- _The task_: Repeat verbatim the lines of the data below, beginning with the line containing "2026 USA COR National Series" and continuing to the end.

Records contained in a dataset
═══
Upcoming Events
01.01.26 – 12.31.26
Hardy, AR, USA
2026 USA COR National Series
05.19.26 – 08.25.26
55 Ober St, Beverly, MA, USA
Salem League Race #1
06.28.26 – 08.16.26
═══
- _Result of this exercise_:
2026 USA COR National Series
05.19.26 – 08.25.26
55 Ober St, Beverly, MA, USA
Salem League Race #1
06.28.26 – 08.16.26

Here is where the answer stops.